The UI is driven by finger and voice though the temple. Some occasional swipes weren’t registered (likely early software), but voice unfailingly did what I needed it to perform with the basics. That’s a reliability that makes a difference; when the assistant fails in the moment, you’ll stop wearing the glasses, no matter how clever the optics.
Limitations to know
Displays this tiny are good only for text or simple graphics — not a dense dashboard. In bright, direct sunlight, legibility took a noticeable hit until I cupped the lens — a typical waveguide trade-off. And if on-lens visuals are beneficial for privacy, any camera-on eyewear requires etiquette — indicator LEDs are a start, but you still have to make it clear you’re recording.
As optics mature, consumer smart glasses are evolving from camera-first novelties into more valuable, display-first tools, according to analysts at IDC and CCS Insight.

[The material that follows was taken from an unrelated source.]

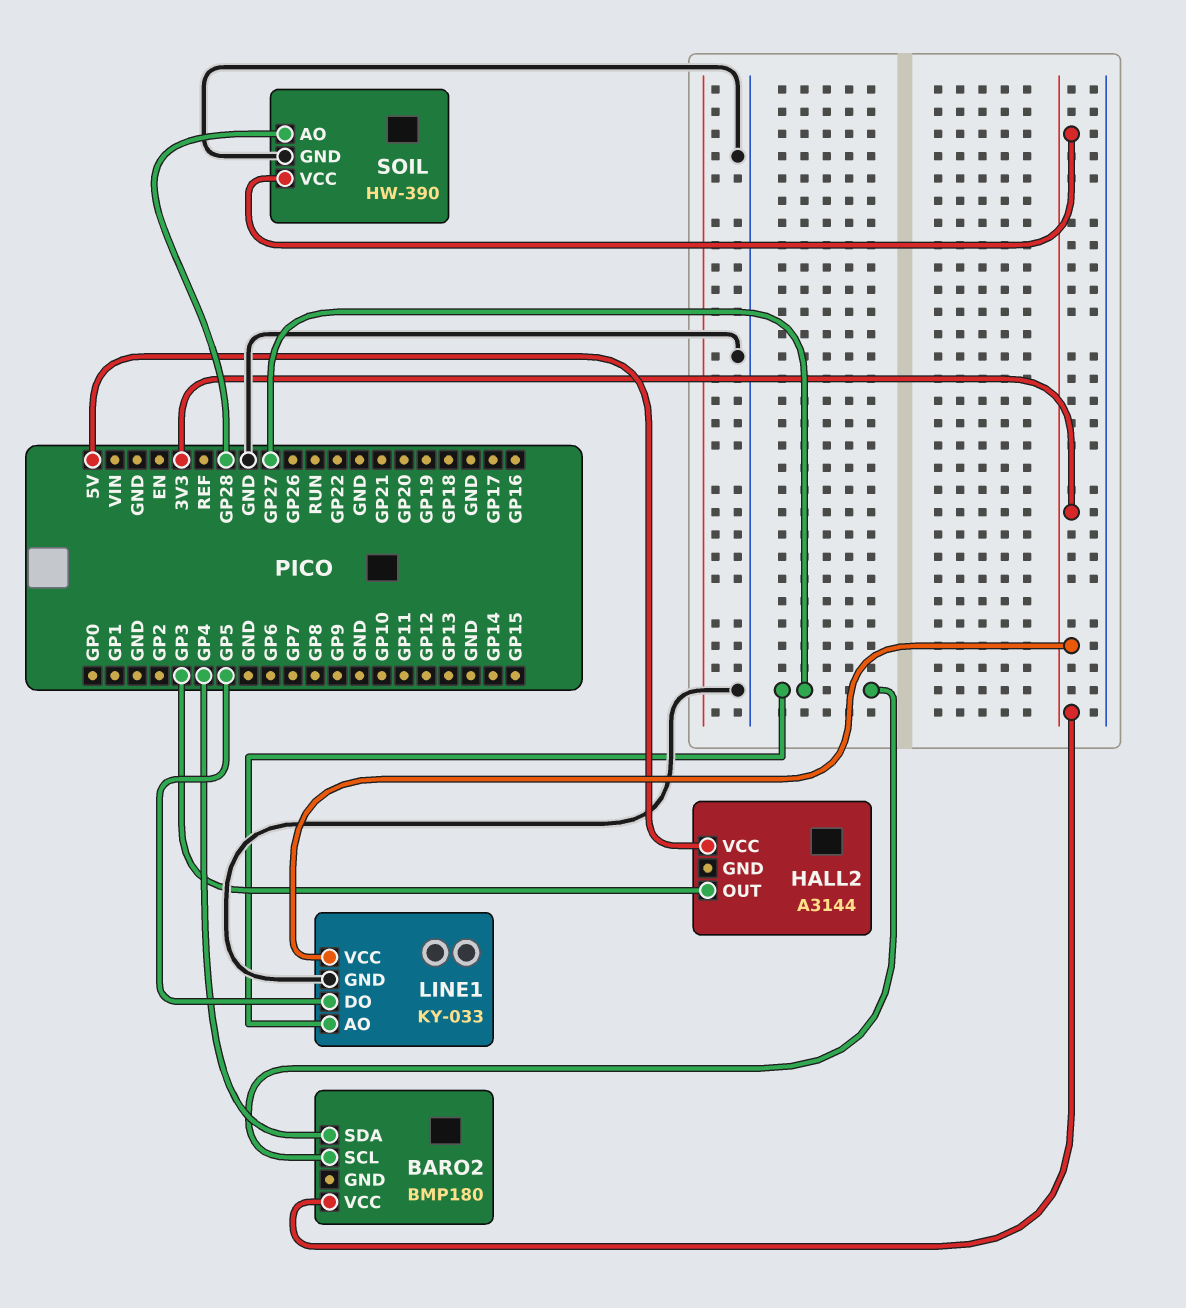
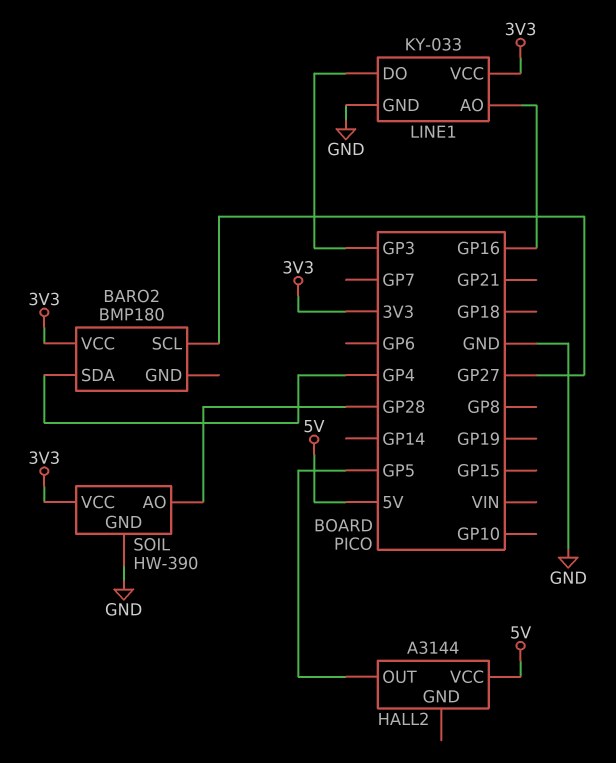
HALL2 pin OUT: GP3 -> GP5
LINE1 pin AO: GP27 -> GP16
LINE1 pin DO: GP5 -> GP3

From my testing, that pivot is long overdue: visual feedback also enhances daily tasks in a way audio cannot.
The takeaway: Why they beat out my Meta Ray-Bans
For now, Meta Ray-Bans are the best way to record life from a hands-free perspective, or to have a one-on-one conversation with an AI without taking out a phone. But when you want it black and white — directions you can double-check, lines to give, translations you can read — it’s the built-in display. It has the added benefit of cutting down on friction, decreasing cognitive load and keeping your focus on the world around you.
If the next wave of wearables is about making AI useful in the most direct sense, not just the novel, then what you look at may be as important as what you listen to. After a week with glasses that have a changing display, I do not want to go back.